どうやら夫は子どもがかなり欲しいらしい。

イタリアを経てスペインからの新婚旅行の帰路、トランジットの空港で夫がぼんやり「娘がいたらな〜」と呟き、あっ、そうなんやと驚いた。これまで夫は、幾度となく私から投げかけられた「子どもを欲しいと思うか」という質問に対してずっと「分からない」と答え続けていたのだ。

そして先日、寝付く前に布団の中でゴロゴロしながら話している時に、ふと子どもの話になった。
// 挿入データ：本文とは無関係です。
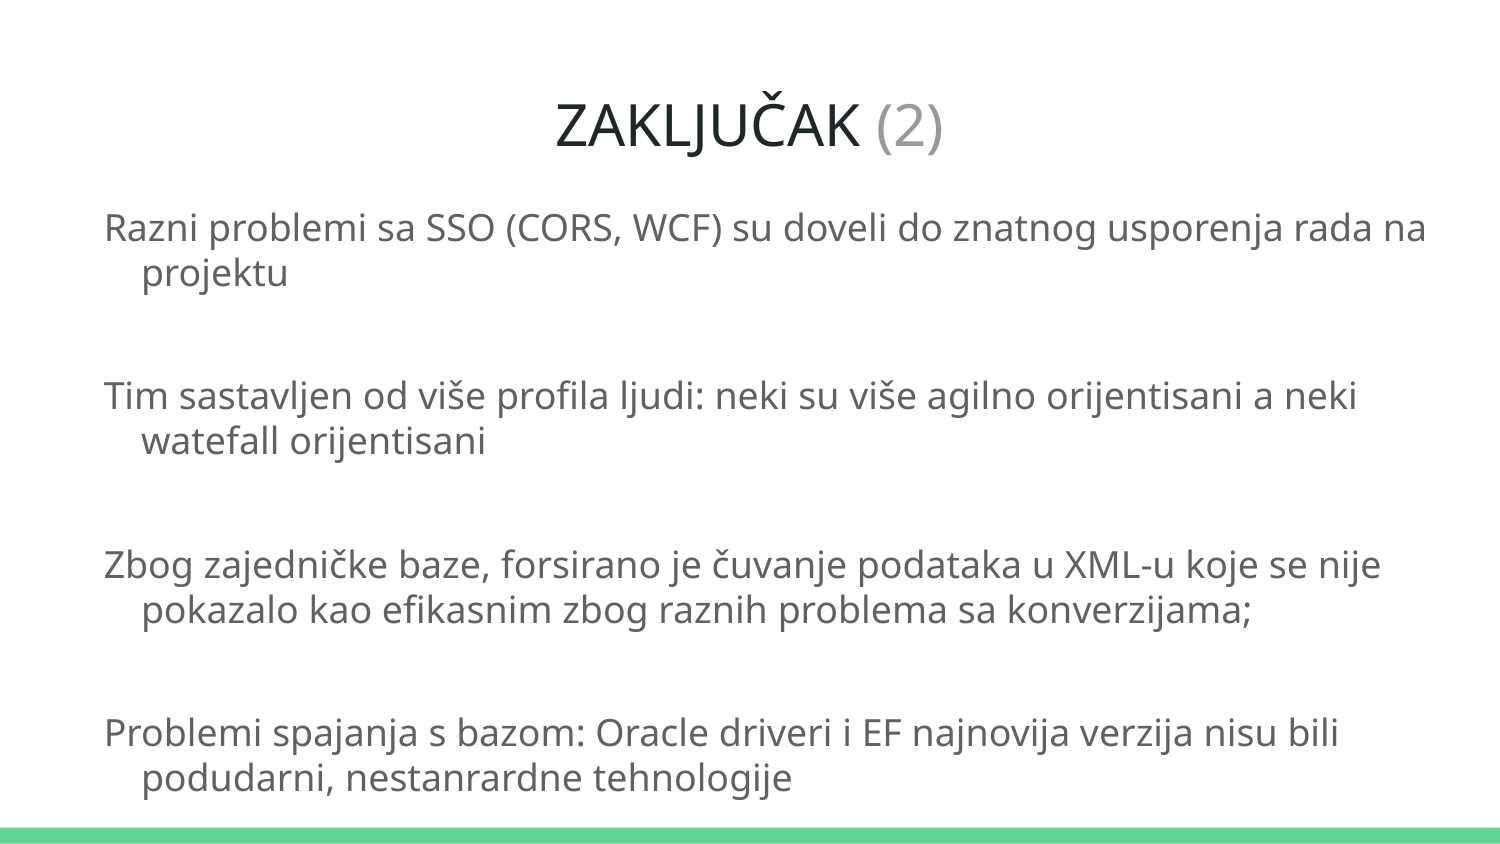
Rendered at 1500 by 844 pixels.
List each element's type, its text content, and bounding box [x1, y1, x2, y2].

list Razni problemi sa SSO (CORS, WCF) su doveli do znatnog usporenja rada na projektu Tim sastavljen od više profila ljudi: neki su više agilno orijentisani a neki watefall orijentisani Zbog zajedničke baze, forsirano je čuvanje podataka u XML-u koje se nije pokazalo kao efikasnim zbog raznih problema sa konverzijama; Problemi spajanja s bazom: Oracle driveri i EF najnovija verzija nisu bili podudarni, nestanrardne tehnologije [51, 189, 1449, 750]
title ZAKLJUČAK (2) [51, 72, 1449, 167]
いつも子どもの話になると夫にひらりとかわされることが多いのだが、この日は私が少し突っ込むと、「俺は脳内でパパになっている」という。ま、まじか。脳内パパにならざるを得なかったのは、これまで私が子どもは欲しくないと付き合っている頃から言い続けていたからであろう。しかし、これまで子どもが欲しいかどうかすら分からなかった人間が、自分が父親になった姿を想像するって結構、いやかなり子どもが欲しくなっているのではないか。考えが変わったなら言ってよ〜と私が言うと、貴方は自分のことになると途端に視野が狭くなるし、俺の意見にすぐ左右される傾向があるから…と言われて、まあその通りではある…とぐるぐる考えているうちに、その日は眠気に吸い込まれていった。

そもそもなぜ子どもが欲しくないのか

子どもが欲しくないのにはいくつか理由がある。

第一に、私はメンタルが非常に弱い。結婚を機に上京した際、環境の変化など諸々が相まってメンタルがぶっ壊れてしまったのだ。今はほとんど回復してはいるものの、ふとした瞬間に希死念慮がやってくるので油断ならない。回復にもかなりの時間を要したので、今は生活する上でメンタルが病まないことを最優先に自分なりに気を遣っている。